Gertrud. And said he would never come back?
Mrs. Evje. Come, come, my dear—you mustn't be alarmed.
Evje. He talked such a lot, you know, that we must not attach any particular importance to anything he said.
Gertrud. So that is how it is!
Mrs. Evje. We must make allowances for all that he is going through just now—
Evje (suddenly). My child, you look so pale—
Mrs. Evje (going to her). Gertrud!
Gertrud (with a quiet movement of protest). I must give grandfather his drink; that was really what I came for. And that was how I happened to see Harald through the window. I will take grandfather his drink. (The curtain falls as she goes out of the room.)
ACT II
(SCENE.—A street in the "villa quarter" of the town. Between it and another street running parallel with it in the background, are two houses standing in gardens, half of the facade of one of them projecting into the stage on the right. On the left a third street runs at right angles to the others, to the back of the stage. The left side of this third street opens onto a well-wooded park. The house in the foreground on the right is in two stories. There is a narrow strip of garden in front of it, enclosed by an iron railing with a gate in it. The gate is standing open.

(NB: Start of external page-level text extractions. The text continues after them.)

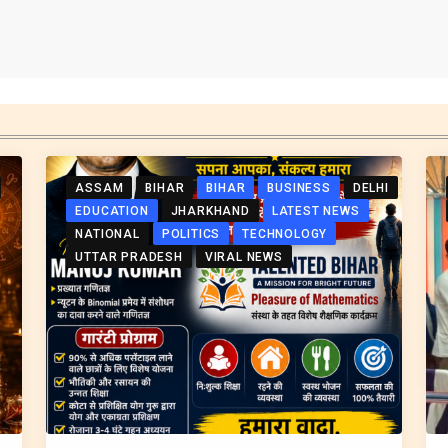
ASSAM
BIHAR
BIHAR
BUSINESS
DELHI
EDUCATION
JHARKHAND
LATEST NEWS
NATIONAL
POLITICS
TECHNOLOGY
UTTAR PRADESH
VIRAL NEWS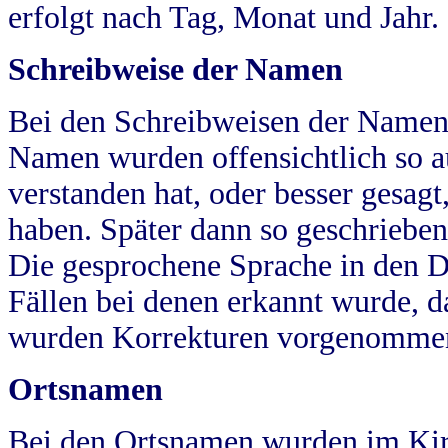
erfolgt nach Tag, Monat und Jahr.
Schreibweise der Namen
Bei den Schreibweisen der Namen
Namen wurden offensichtlich so a
verstanden hat, oder besser gesag
haben. Später dann so geschrieben
Die gesprochene Sprache in den Dö
Fällen bei denen erkannt wurde, da
wurden Korrekturen vorgenomme
Ortsnamen
Bei den Ortsnamen wurden im Kir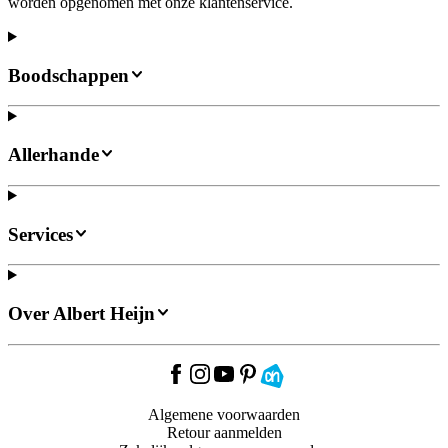
worden opgenomen met onze klantenservice.
Boodschappen
Allerhande
Services
Over Albert Heijn
Algemene voorwaarden
Retour aanmelden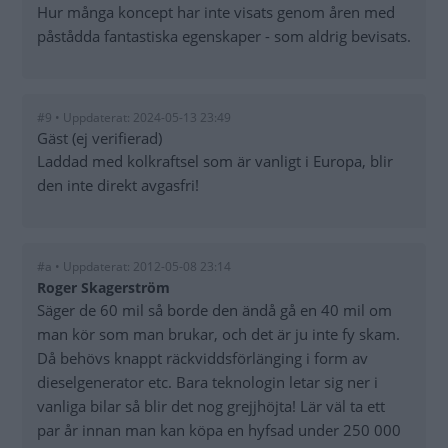
Hur många koncept har inte visats genom åren med
påstådda fantastiska egenskaper - som aldrig bevisats.
#9 • Uppdaterat: 2024-05-13 23:49
Gäst (ej verifierad)
Laddad med kolkraftsel som är vanligt i Europa, blir
den inte direkt avgasfri!
#a • Uppdaterat: 2012-05-08 23:14
Roger Skagerström
Säger de 60 mil så borde den ändå gå en 40 mil om
man kör som man brukar, och det är ju inte fy skam.
Då behövs knappt räckviddsförlänging i form av
dieselgenerator etc. Bara teknologin letar sig ner i
vanliga bilar så blir det nog grejjhöjta! Lär väl ta ett
par år innan man kan köpa en hyfsad under 250 000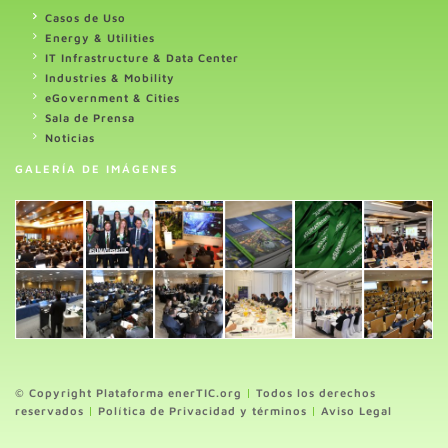
Casos de Uso
Energy & Utilities
IT Infrastructure & Data Center
Industries & Mobility
eGovernment & Cities
Sala de Prensa
Noticias
GALERÍA DE IMÁGENES
© Copyright Plataforma enerTIC.org
|
Todos los derechos
reservados
|
Política de Privacidad y términos
|
Aviso Legal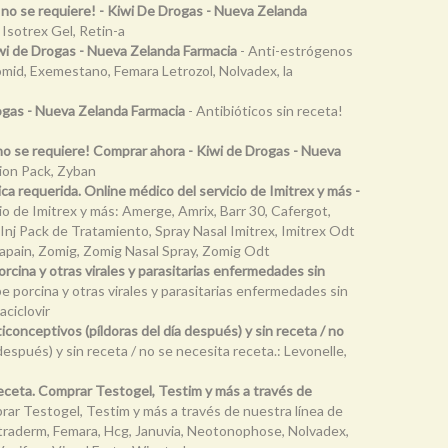
n no se requiere! - Kiwi De Drogas - Nueva Zelanda
 Isotrex Gel, Retin-a
iwi de Drogas - Nueva Zelanda Farmacia
- Anti-estrógenos
lomid, Exemestano, Femara Letrozol, Nolvadex, la
rogas - Nueva Zelanda Farmacia
- Antibióticos sin receta!
o se requiere! Comprar ahora - Kiwi de Drogas - Nueva
tion Pack, Zyban
ca requerida. Online médico del servicio de Imitrex y más -
io de Imitrex y más: Amerge, Amrix, Barr 30, Cafergot,
Inj Pack de Tratamiento, Spray Nasal Imitrex, Imitrex Odt
Zapain, Zomig, Zomig Nasal Spray, Zomig Odt
 porcina y otras virales y parasitarias enfermedades sin
ripe porcina y otras virales y parasitarias enfermedades sin
aciclovir
ticonceptivos (píldoras del día después) y sin receta / no
después) y sin receta / no se necesita receta.: Levonelle,
receta. Comprar Testogel, Testim y más a través de
rar Testogel, Testim y más a través de nuestra línea de
Estraderm, Femara, Hcg, Januvia, Neotonophose, Nolvadex,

The entrance door to the house is immediately behind this gate. There is light in a small window by the door; the ground floor windows are in darkness; in those of the upper floor, light is visible through heavy curtains. It is a wintry evening, and everything is swathed in an unusually thick fog, in which the gas lamps in the streets show dimmer and dimmer as they recede in the distance. As the curtain goes up, a lamplighter is seen descending his ladder from a lamp-post, where he has just lit the lamp at the corner of the house.)